Tuesday, April 9, 2013

42nd Psalm

Some say that you have meaning from Holy Scripture as it speaks to where you are in life.  I read the 42nd Psalm the other day and really identified with it.  Not that I'm blaming God, I just feel like I'm in a very low part of the track on the roller coaster of life.

Mask

A former priest of mine once said that when people in an old folks home have their mind start to go, you see the true them.  They forget who you are and maybe who they are.  They become wicked and their speech becomes aggressive and crass because the mask falls off.  They have no more pretenses.  This bothered me, and it is not how I see it at all.  Their mind is going and they are not in control anymore.  This isn't who they really are, minus the inhibitions.  This is who they aren't, like a junkie who's high on something.  It isn't them, it's who they aren't.  They may have some memories.  But they're trapped inside this diseased body.  We're all exposed to things that we are not as we go though life.  Expelling those things when we are demented, or regurgitating those things when we are ill does not make the sick person expose who they really are.  A sick animal is pain will bite the master it loves too.  This is not the dog that loved, but the sickness that bites.

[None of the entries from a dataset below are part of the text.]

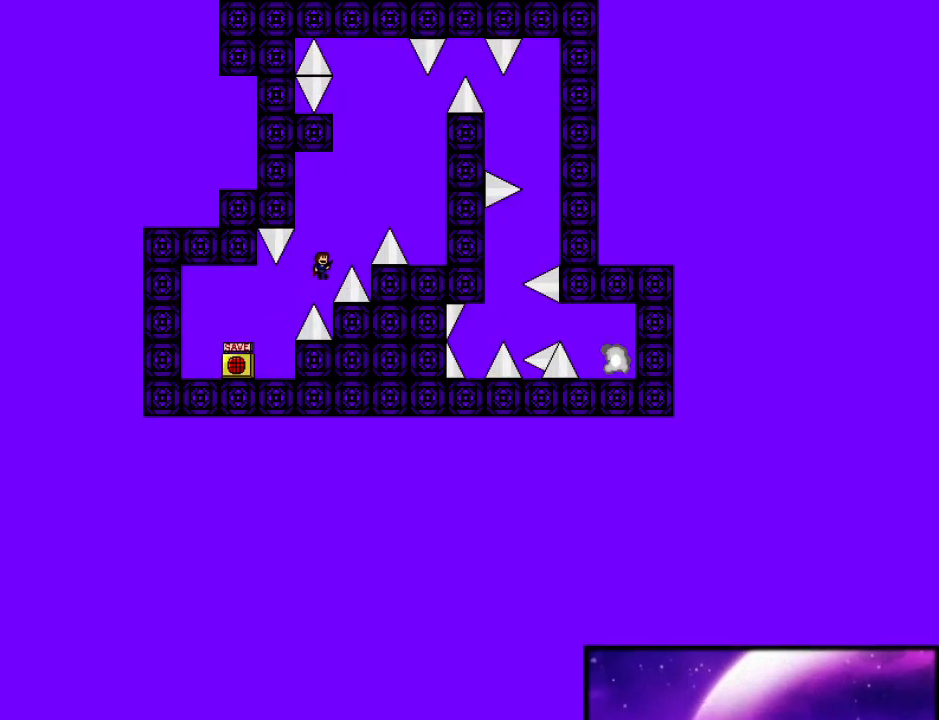
{"keys": ["right"], "events": [[20, "shift_l", "down"], [240, "z", "down"], [300, "shift_l", "up"], [300, "z", "up"]]}
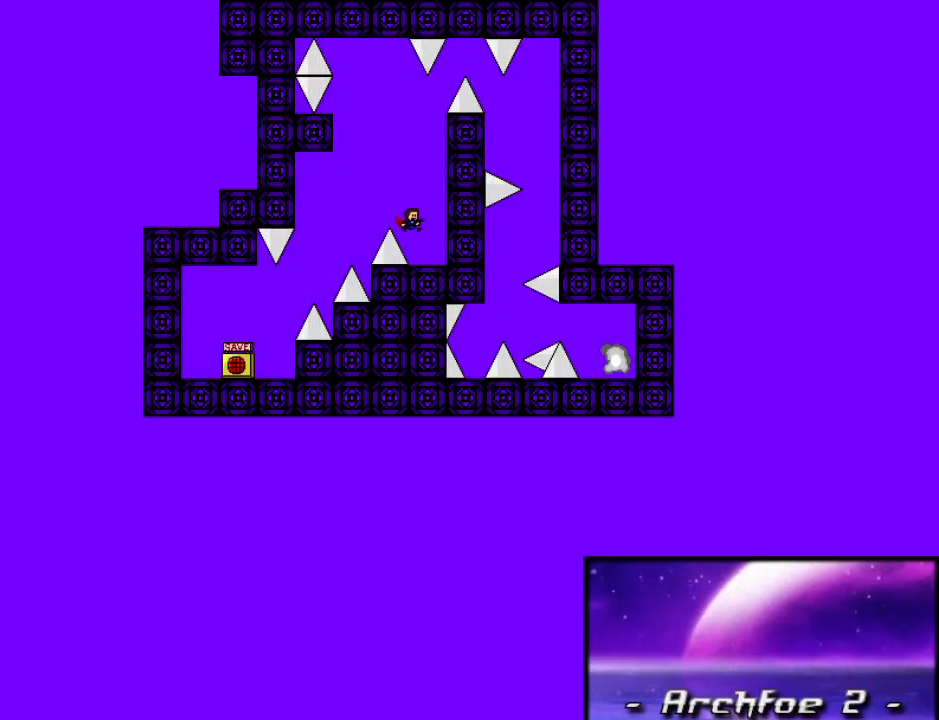
{"keys": ["left", "shift_l"], "events": [[60, "right", "up"], [120, "left", "down"], [120, "shift_l", "down"], [440, "shift_l", "up"], [480, "shift_l", "down"]]}
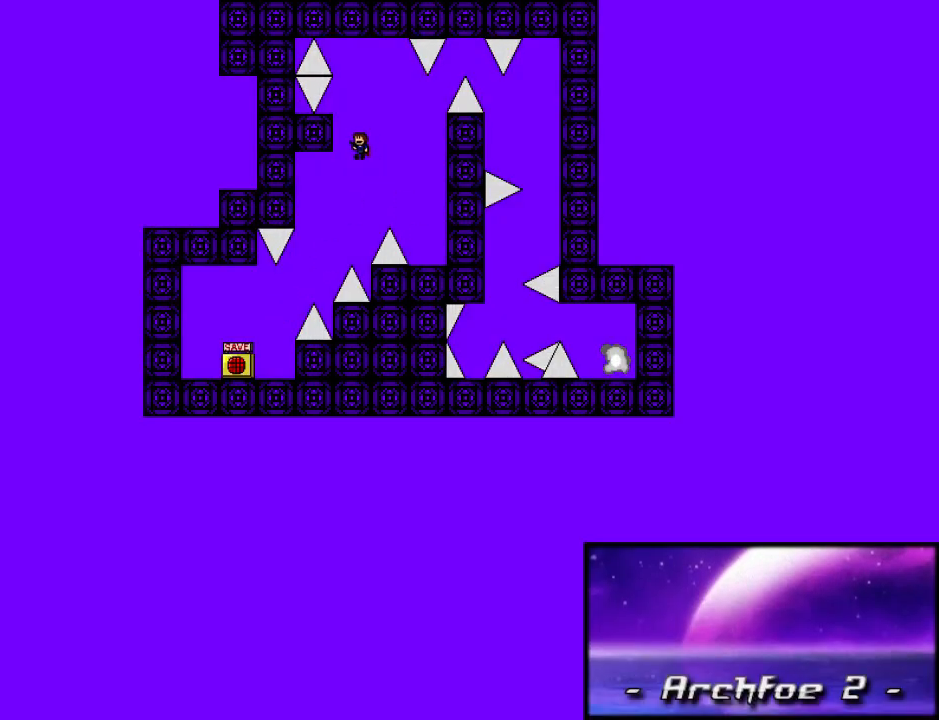
{"keys": [], "events": [[80, "left", "up"], [240, "shift_l", "up"], [340, "left", "down"], [400, "left", "up"]]}
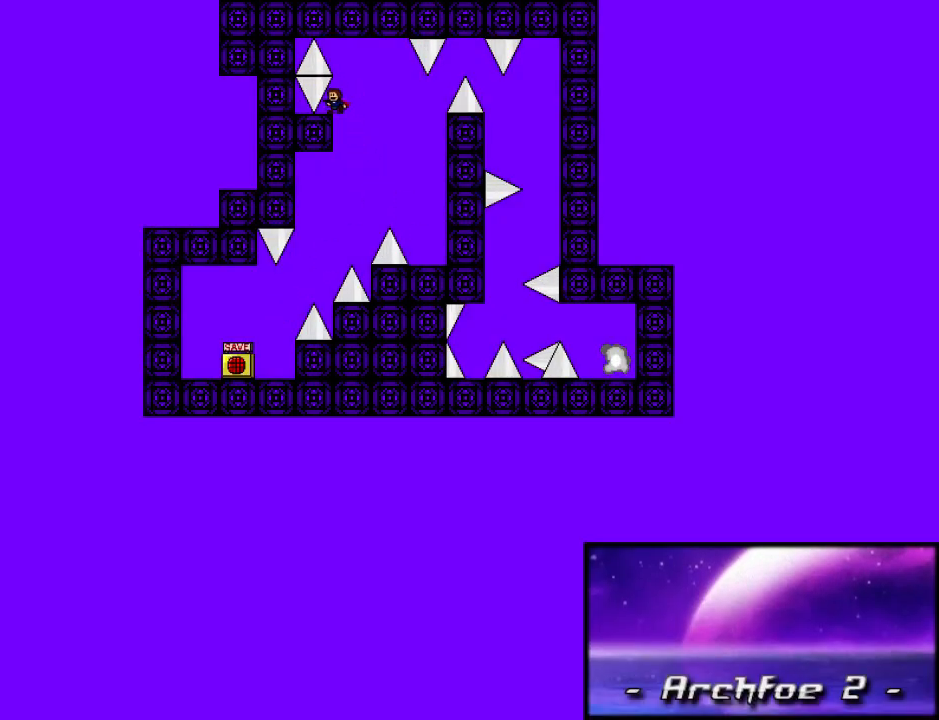
{"keys": ["right"], "events": [[20, "right", "down"], [20, "shift_l", "down"], [100, "shift_l", "up"]]}
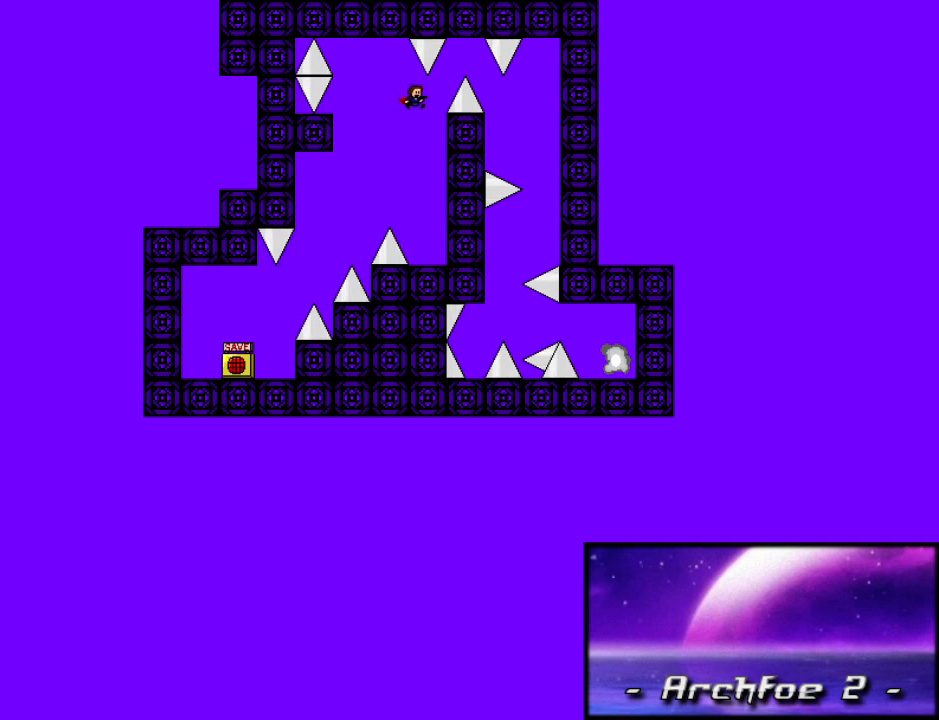
{"keys": ["right", "shift_l"], "events": [[40, "shift_l", "down"], [240, "right", "up"], [320, "shift_l", "up"], [400, "r", "down"], [440, "r", "up"], [460, "right", "down"], [460, "shift_l", "down"]]}
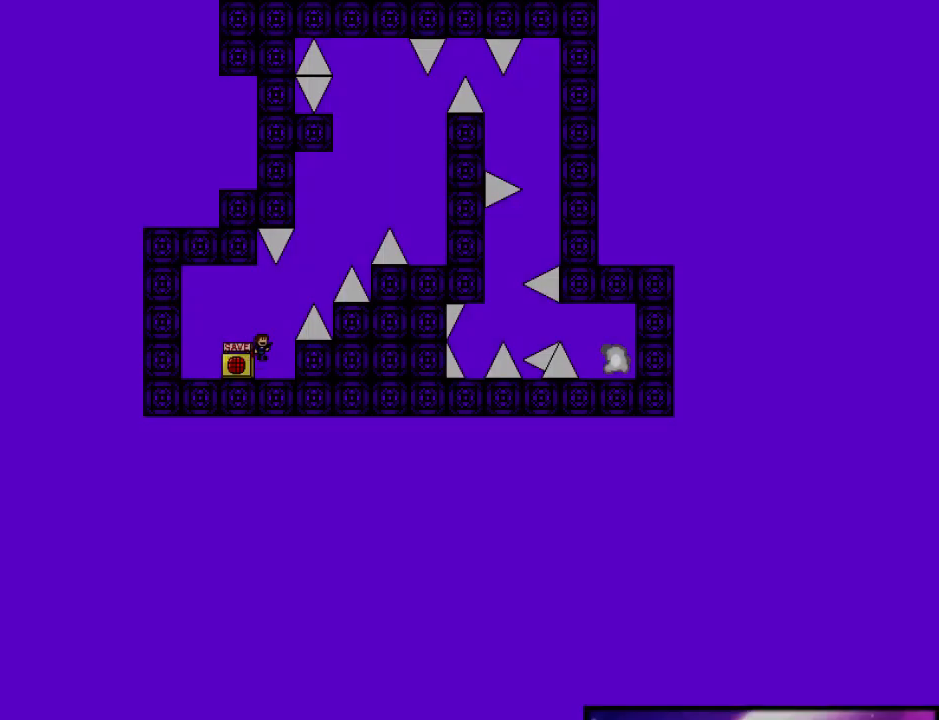
{"keys": ["right", "shift_l"], "events": [[300, "shift_l", "up"], [340, "shift_l", "down"]]}
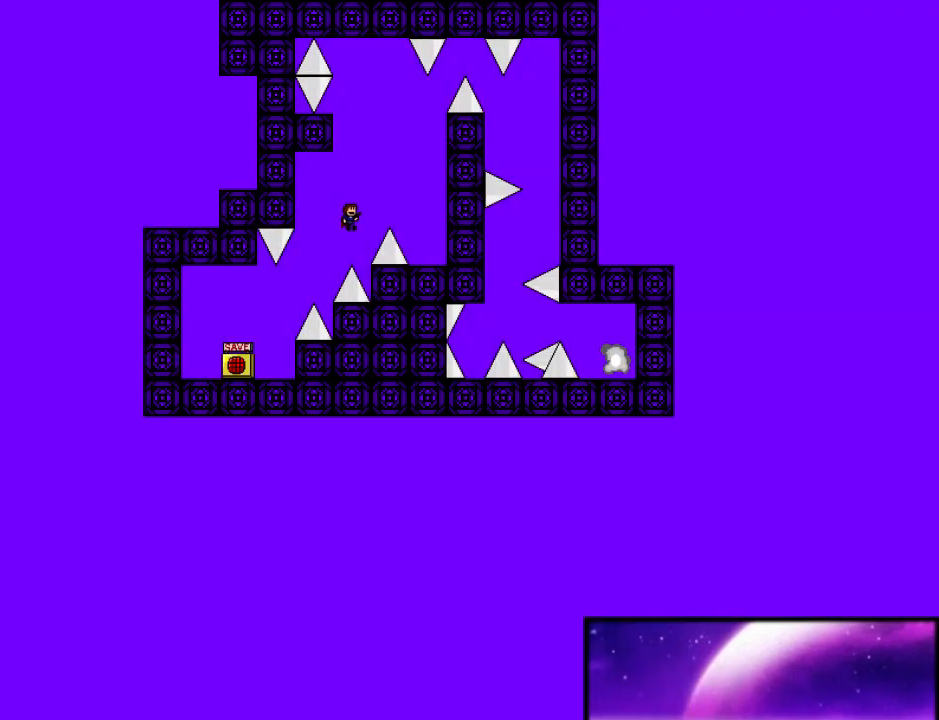
{"keys": ["left", "shift_l"], "events": [[40, "z", "down"], [140, "shift_l", "up"], [140, "z", "up"], [420, "right", "up"], [480, "left", "down"], [480, "shift_l", "down"]]}
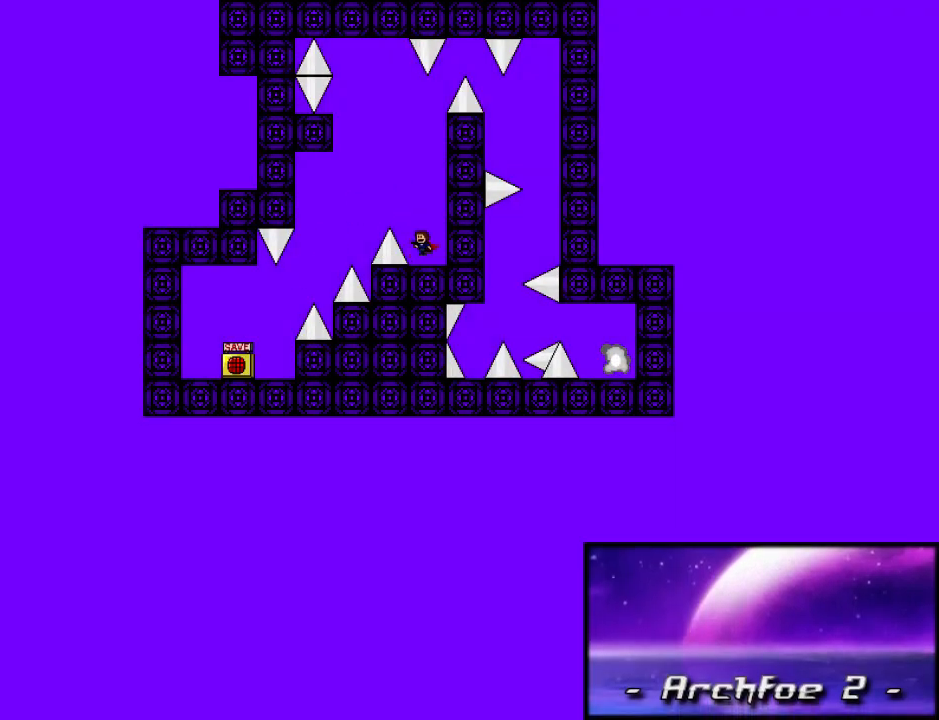
{"keys": ["shift_l"], "events": [[280, "shift_l", "up"], [320, "shift_l", "down"], [420, "left", "up"]]}
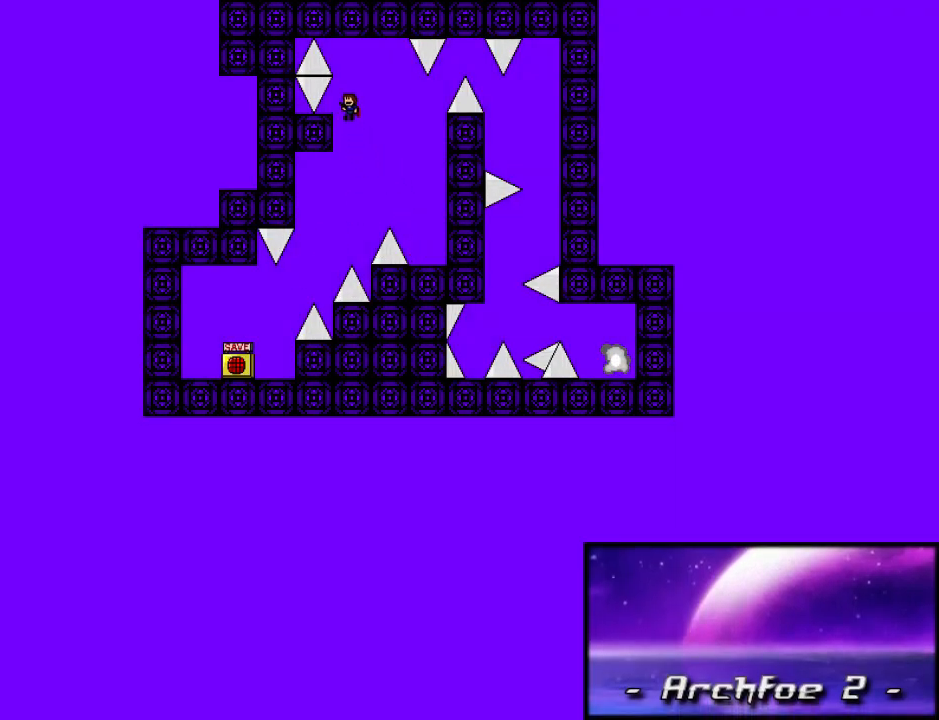
{"keys": [], "events": [[80, "shift_l", "up"], [160, "left", "down"], [240, "left", "up"], [380, "right", "down"], [380, "shift_l", "down"], [440, "shift_l", "up"], [500, "right", "up"]]}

I always thought that when I knew it was coming, I would somehow write my wife and daughter's names somewhere, so that I wouldn't forget, not so I would remember, but so that I would not hurt them.  The mind going is a terrible thing to those who have to watch it.  I could be there now.  If you were in a home with dementia, you could think it's now and never no that it wasn't.  You could be there now, no?

Suits Again

I wear a suit to Church.  I've spoken of it before.   I'm called a hypocrite for looking like I'm showing off and called a holier than thou type.  But, it's how I was brought up.  When I was a kid, that's how people went to Church.  I'm doing it to honour God, not to show off or because I think I'm better than others (which, clearly, I'm not).  My worship is an offering to God.  We were told to give God only the best, not the sick goats/sheep, but the best of what we have.